E insomma il Nobel per la Letteratura va all’ungherese László Krasznahorkai, con menzione d’onore per i giurati che hanno scritto correttamente il suo nome sulla scheda. Ma un po’ per via dell’incandescente situazione internazionale, un po’ perché ieri l’Ansa descriveva i libri di Krasznahorkai come «segnati dal vuoto e dalle attese», fra «sospensioni e ritorni e le dilanianti tensioni ambientate nella fangosa campagna ungherese», è facile immaginare che ad attirare l’attenzione del grande pubblico sarà soprattutto il Nobel per la Pace. Il guaio è che mentre queste righe prendono forma ancora il nome del vincitore non si conosce, mentre quando arriveranno in edicola sapremo già tutti se davvero se l’è aggiudicato Trump, che nei giorni scorsi aveva urlato un’ottantina di volte di volerlo.

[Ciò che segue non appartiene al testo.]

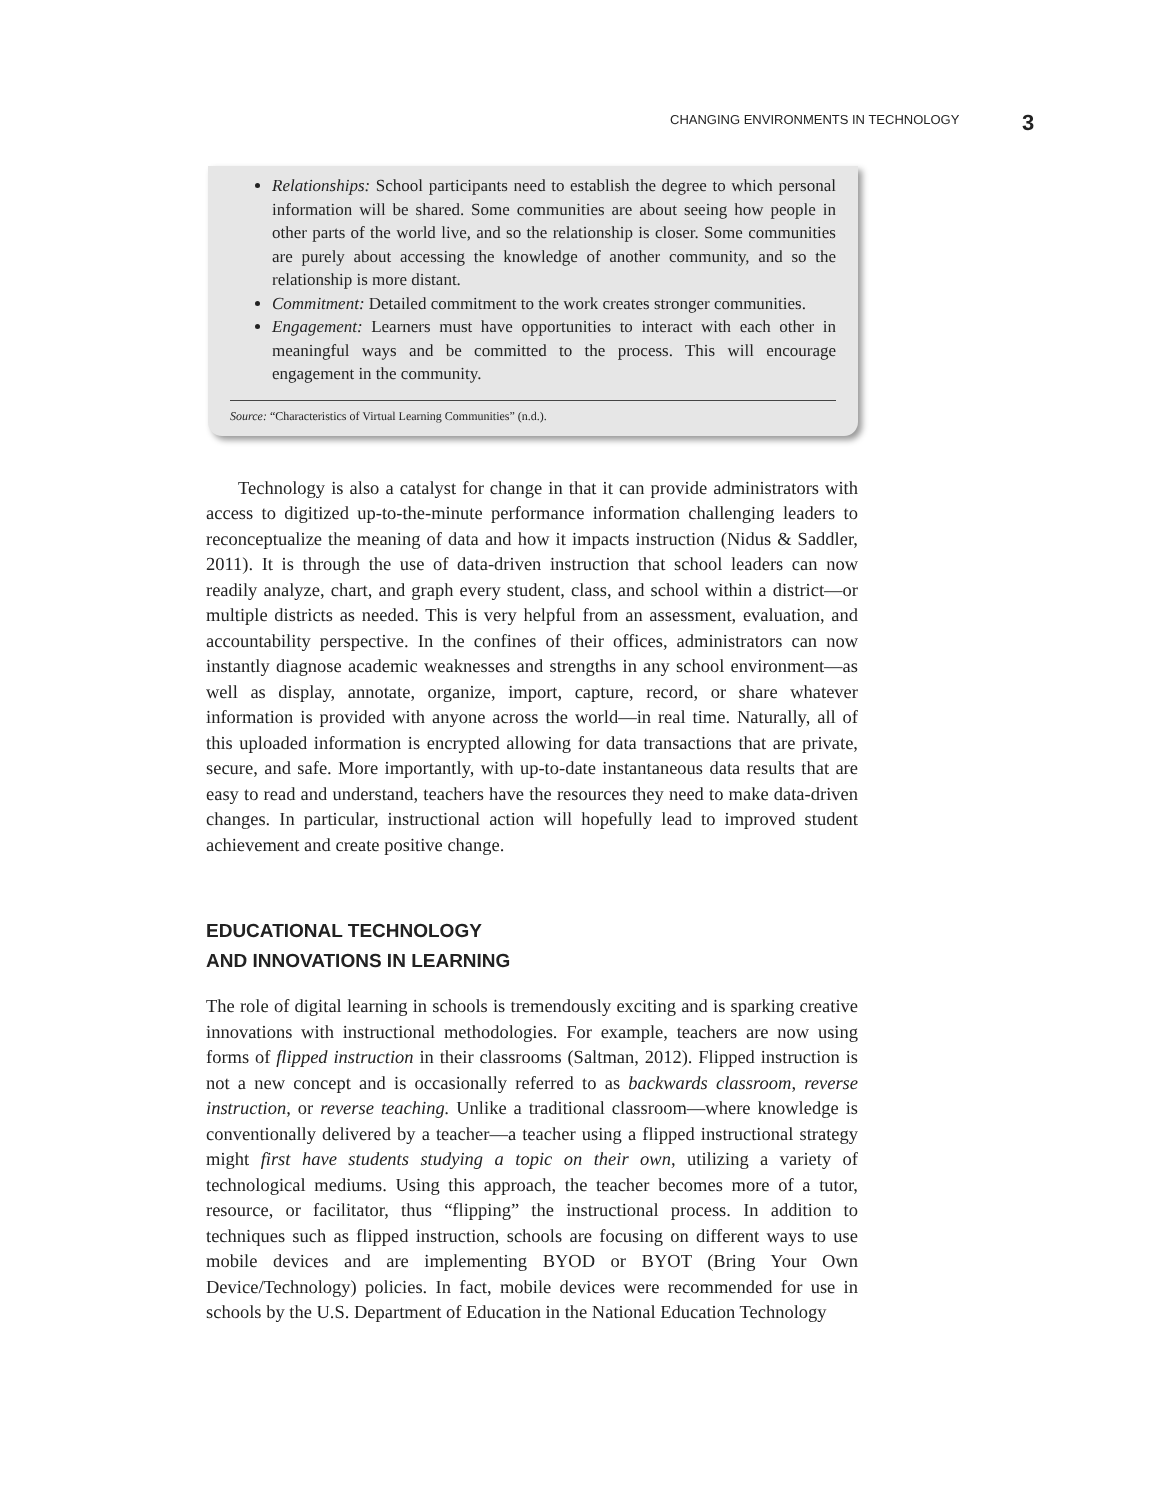CHANGING ENVIRONMENTS IN TECHNOLOGY 3
Relationships: School participants need to establish the degree to which personal information will be shared. Some communities are about seeing how people in other parts of the world live, and so the relationship is closer. Some communities are purely about accessing the knowledge of another community, and so the relationship is more distant.
Commitment: Detailed commitment to the work creates stronger communities.
Engagement: Learners must have opportunities to interact with each other in meaningful ways and be committed to the process. This will encourage engagement in the community.
Source: “Characteristics of Virtual Learning Communities” (n.d.).
Technology is also a catalyst for change in that it can provide administrators with access to digitized up-to-the-minute performance information challenging leaders to reconceptualize the meaning of data and how it impacts instruction (Nidus & Saddler, 2011). It is through the use of data-driven instruction that school leaders can now readily analyze, chart, and graph every student, class, and school within a district—or multiple districts as needed. This is very helpful from an assessment, evaluation, and accountability perspective. In the confines of their offices, administrators can now instantly diagnose academic weaknesses and strengths in any school environment—as well as display, annotate, organize, import, capture, record, or share whatever information is provided with anyone across the world—in real time. Naturally, all of this uploaded information is encrypted allowing for data transactions that are private, secure, and safe. More importantly, with up-to-date instantaneous data results that are easy to read and understand, teachers have the resources they need to make data-driven changes. In particular, instructional action will hopefully lead to improved student achievement and create positive change.
EDUCATIONAL TECHNOLOGY
AND INNOVATIONS IN LEARNING
The role of digital learning in schools is tremendously exciting and is sparking creative innovations with instructional methodologies. For example, teachers are now using forms of flipped instruction in their classrooms (Saltman, 2012). Flipped instruction is not a new concept and is occasionally referred to as backwards classroom, reverse instruction, or reverse teaching. Unlike a traditional classroom—where knowledge is conventionally delivered by a teacher—a teacher using a flipped instructional strategy might first have students studying a topic on their own, utilizing a variety of technological mediums. Using this approach, the teacher becomes more of a tutor, resource, or facilitator, thus “flipping” the instructional process. In addition to techniques such as flipped instruction, schools are focusing on different ways to use mobile devices and are implementing BYOD or BYOT (Bring Your Own Device/Technology) policies. In fact, mobile devices were recommended for use in schools by the U.S. Department of Education in the National Education Technology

Nel caso, sarebbe il caso di applaudire. Intanto perché parliamo del pacificatore che ha evitato l’invasione della Groenlandia con un semplice sforzo di volontà (si è trattenuto) e piuttosto che fare la guerra ad altre nazioni si sta preparando a invadere l’Oregon e Chicago con la guardia nazionale. Ma soprattutto perché se non gli danno la medaglietta per aver tirato il guinzaglio a Netanyahu, è capace di offendersi e lasciargli massacrare gente per altri due anni, mentre lui se ne va imbronciato a giocare a golf (meglio di chiunque, sia chiaro).